ASGCT Symposium Catalyzes Discussions to Expand Reach of Gene Therapy in India

Savita Rangarajan, MD, and Jayandharan Rao, PhD - October 19, 2021

The goal of the Oct. 9 event was to explore how to facilitate gene therapy clinical research to ultimately expand patient access to therapies in India in the future.

As part of its partnered educational events to address the challenges and opportunities in developing gene therapies in middle-income countries, ASGCT hosted Clinical Gene Therapy: ASGCT Indo-UK Symposium on October 9, a free virtual program for researchers and other stakeholders in India.

Planned by ASGCT’s Global Outreach Committee and held in collaboration with patient advocacy groups, professional associations, and academic institutions in India, the goal of the event was to discuss how to facilitate gene therapy clinical research as a step toward expanding patient access to these therapies in the country for the future.

India developed regulatory guidelines for gene therapy clinical trials in 2019, according to Geeta Jotwani, PhD, deputy director general at the Indian Council of Medical Research. Jotwani noted that these guidelines provide a framework to enable preclinical research guidance, manufacturing, and quality assurance for the initiation of gene therapy clinical trials while providing needed regulatory oversight. Some remaining regulatory needs include the development of disease-specific guidelines and streamlining the role of multiple regulatory authorities to facilitate the trials.

Indigenous gene therapy clinical trials are planned in the near future, but a CAR T-cell therapy trial in India has dosed five patients, according to Vikram Mathews, MD, professor in the department of hematology at Christian Medical College, Vellore. Mathews outlined specific requirements for site readiness for clinical trials and for a decentralized system for product manufacturing. He also provided an overview of the status of CAR-T cell therapies in the country. Persis Amrolia, PhD, talked about his journey thus far in CAR T cells for childhood ALL and ongoing work to address some of the issues encountered.

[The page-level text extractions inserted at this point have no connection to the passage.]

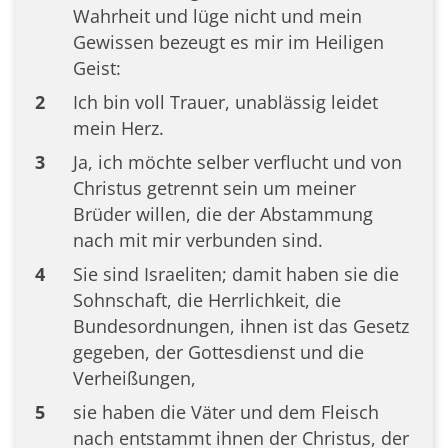
Wahrheit und lüge nicht und mein
Gewissen bezeugt es mir im Heiligen
Geist:
2
Ich bin voll Trauer, unablässig leidet
mein Herz.
3
Ja, ich möchte selber verflucht und von
Christus getrennt sein um meiner
Brüder willen, die der Abstammung
nach mit mir verbunden sind.
4
Sie sind Israeliten; damit haben sie die
Sohnschaft, die Herrlichkeit, die
Bundesordnungen, ihnen ist das Gesetz
gegeben, der Gottesdienst und die
Verheißungen,
5
sie haben die Väter und dem Fleisch
nach entstammt ihnen der Christus, der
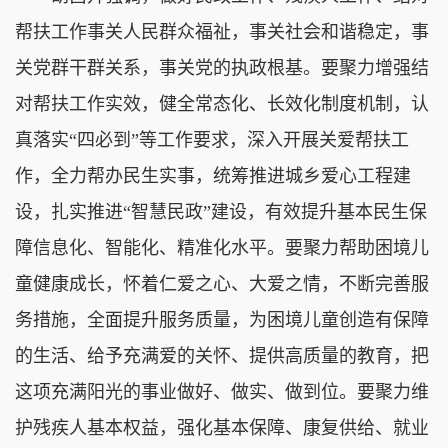
帮扶工作事关人民群众福祉，事关社会和谐稳定，事
关党群干群关系，事关党的执政根基。要聚力增强结
对帮扶工作实效，健全常态化、长效化制度机制，认
真落实“四必到”等工作要求，深入开展关爱帮扶工
作，全力帮办民生实事，统筹推进城乡爱心工程建
设，扎实推进“智慧民政”建设，有效提升基本民生保
障信息化、智能化、精准化水平。要聚力帮助困境儿
童健康成长，怀着仁爱之心、大爱之情，不断完善服
务措施，全面提升服务质量，为困境儿童创造有保障
的生活、给予充满爱的关怀、提供高质量的教育，把
这项充满阳光的事业做好、做实、做到位。要聚力维
护残疾人基本权益，强化基本保障、康复供给、就业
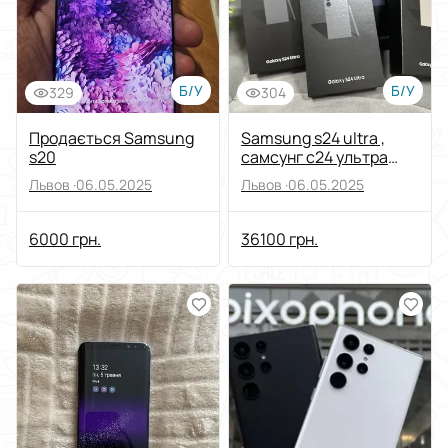
Б/У
Б/У
329
304
Продається Samsung
Samsung s24 ultra ,
s20
самсунг с24 ультра
Європа
Львов ·
06.05.2025
Львов ·
06.05.2025
6000 грн.
36100 грн.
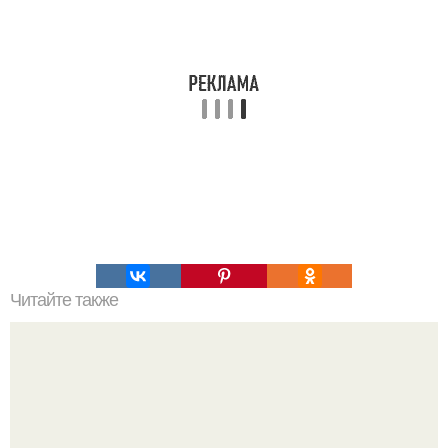
Читайте также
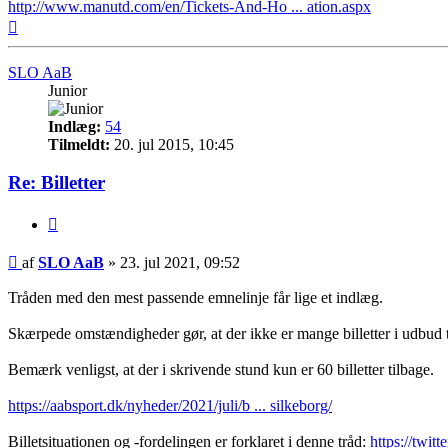
http://www.manutd.com/en/Tickets-And-Ho ... ation.aspx
Top
SLO AaB
Junior
Indlæg:
54
Tilmeldt:
20. jul 2015, 10:45
Re: Billetter
Citer
Indlæg
af
SLO AaB
»
23. jul 2021, 09:52
Tråden med den mest passende emnelinje får lige et indlæg.
Skærpede omstændigheder gør, at der ikke er mange billetter i udbud 
Bemærk venligst, at der i skrivende stund kun er 60 billetter tilbage.
https://aabsport.dk/nyheder/2021/juli/b ... silkeborg/
Billetsituationen og -fordelingen er forklaret i denne tråd:
https://twi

Jayandharan G. Rao, PhD, from IIT-Kanpur, stated that indigenous vector manufacturing is needed to promote local initiatives. Rao gave the example of pre-clinical studies carried out successfully in India where several indigenous technologies were developed for potential treatment of Leber congenital amaurosis, hemophilia and hepatocellular carcinoma. Federico Mingozzi, PhD, chief scientific officer at Spark Therapeutics, observed that biotechnology companies with early phase trials need to be able to follow subjects closely in almost real time, so they often need to have dosing sites close to them or where they have a close connection with the trial site. Early phase development may therefore be more likely to be indigenous, while there could be more opportunity for collaboration with multinational companies in later-phase trials.

Rangarajan, who has experience conducting several large trails in the UK, outlined her vision to bring affordable gene therapies for diseases such as hemophilia to India. She advocated for the involvement and education of local clinicians and encouraged them to participate in such studies. The government of India views emerging therapies as a high priority, according to Vinod Paul, MD, PhD, member (health) of the National Institute for Transforming India (NITI) Aayog, a key governmental entity. Paul emphasized there is excitement to work with industry, encouraged global collaboration among stakeholders, and emphasized the need for organizations such as ASGCT to partner with Indian research fraternity to upscale such preclinical initiatives.

The event’s co-organizers, Rangarajan and Rao, concluded the event with the hope that this symposium catalyzes discussions and a framework for engagement with preclinical, clinical, and industry stakeholders with handholding from international partners to expand the reach of gene and cell therapy in India. India may be joining the party a bit late but given that it is the “pharmacy” of the world with its capabilities in generic, biosimilars, and vaccine manufacturing, it can certainly leapfrog and stand shoulder to shoulder with the international fraternity.

The full event is available on demand on ASGCT’s YouTube channel.

Dr. Rangarajan is an associate professor of clinical hematology and an honorary consultant at  Southampton General Hospital, a director at KJ Somaiya Hospital, and a member of ASGCT's Global Outreach Committee. Dr. Rao  is a professor at the Indian Institute of Technology and a member of ASGCT's Global Outreach Committee and International Committee.